6
JELLO CANNOT IMAGINE what a real childhood would be like. The glimpses she has had are so stunning, so sumptuous, so utterly desirous, she dares not engage them for fear of dying of unrequited longing. But sometimes she cannot help herself. Because these memories ground her. They remind her what it was like to be awestruck, to be giddy, to be joyously giddy with the world’s promise.
There dwells within her a certain fragrant weather, a certain bright knowledge, a safe place where she can, at odd moments, be devout—worshipful in other words—of the mysterious process of living among others. When such a moment seizes her, she needs to share it; she needs to talk about it. And now, at thirty-five, she fears that if she does not talk about all of it with someone she can trust, it will turn to dust; she’ll never be able to access it again.
A brass watch belonging to her father, her fascination as a little boy with watches, with small machines of all kinds. Before she became Jello, he was a mechanic. He liked to roll under cars and smell their hot, greasy underbellies. Because he was clever. Because he liked the way it felt to be close to the ground. Because when you are on the ground, flat on your back, there is no place to fall. Because when he showered down after work and dressed in pressed jeans and a clean shirt, he felt good. He spent hours wandering the mall, days even, hunting down the right shirt.

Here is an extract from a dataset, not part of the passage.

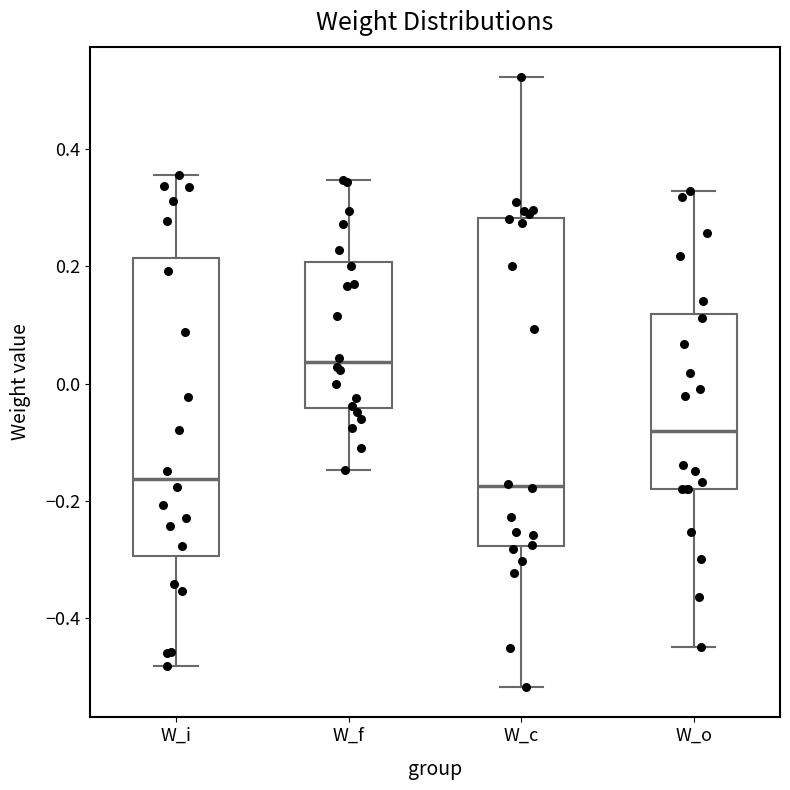

Which box's median line is the highest?

W_f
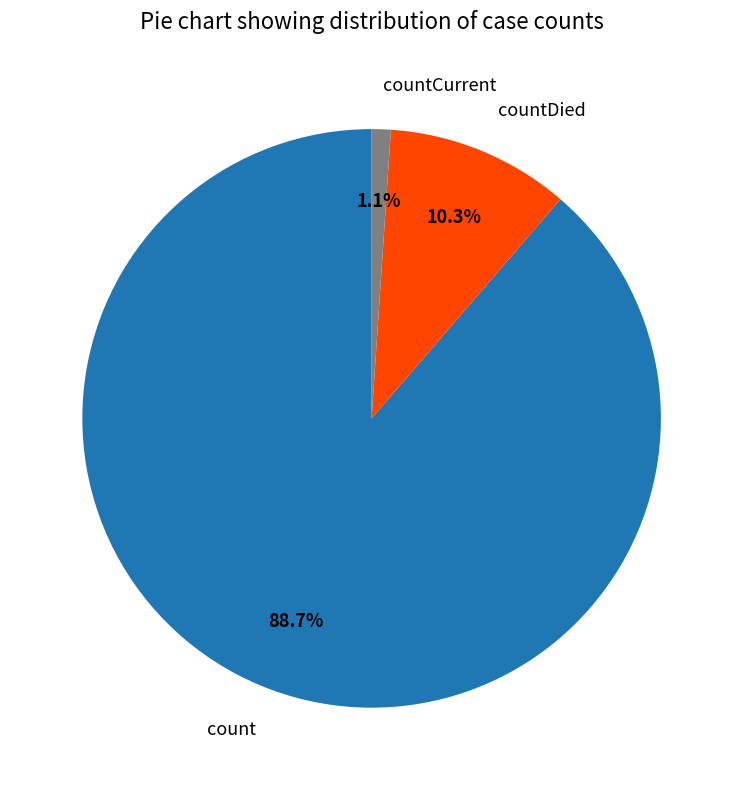

The countDied slice represents 10% of the pie. True or false?

True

One day it wasn’t a shirt he bought, but a dress. The salesgirl liked him; maybe she was teasing him, or maybe she had a hunch. Or it was simply the fact of his beauty and she was curious; she wondered what this beautiful boy would look like in a beautiful dress.
The changing room was hospitable. Large enough for the two of them. It was an ark infinite with possibilities. In an instant they both vanished within its mirrors.
She undressed him. She showed him how a woman undresses a man. She fondled his nipples and she wouldn’t let him kiss her. She said: Just let me play! She was droll, spunky, radiant. He was down to his briefs. She cupped his erection in her hand and said: You have to behave yourself because you are about to become a lady! When he laughed she hushed him with a kiss. He was riveted to the spot. The dress spilled over his body. After, he’d think about how they had found this little nest for themselves.
Because he was in a dress he felt he could be soft. He whispered: Now am I your lover or your sister? When she burst out laughing she was fired on the spot. The two of them were banished from Foley’s. The months they spent together were the happiest of his life. They became bandits, stealing dresses for themselves, shoes, perfume, makeup. He would flirt with the salesgirls as she, in the midst of superabundance, would uncover and lift the rarity.
Understand that they were not ruled by greed, but by the need to be transformed. And of course, the need to risk the freedom they had just claimed for themselves. Nevertheless, they were overturning the chaos that had from the start been an infliction. They transformed his tiny apartment into a clandestine backstage dressing room. They bought an outsized vanity from the 1950s, its mirror intact, and filled the drawers with makeup. They experimented with wigs. They might have gone on this way forever except that he fell in love with a man. For a few days they wept in one another’s arms. Then it was over, and David Swancourt was on his own.
Jello changes her colors often. She shimmers. She does not want to be recognized, seized upon, locked up, and shut down. Her colors are lime, lemon, strawberry, blueberry, black cherry. She does not want to be harmed. She wants to flicker like the Aurora Borealis. She wants to be harmed. She wants to bleed like a severed aorta. She wants to be safe. She wants to be safe. She never wants to bleed again.
She goes to him because he is known to like trannies. He’s seen scoping out the Crucible. He’s intrigued more than he realizes. He once talked a he/she out of a sex change. He said: The knife is just another way to flee pleasure.
Ever since the rape she feels as though a grenade is about to go off in her head. She’s badly boxed in. And what she recognizes about the doctor at once is that he is himself boxed in. Maybe she forgets why she is there. She decides to unbox him. He will be her jack-in-the-box. She will find the mechanism that will release him.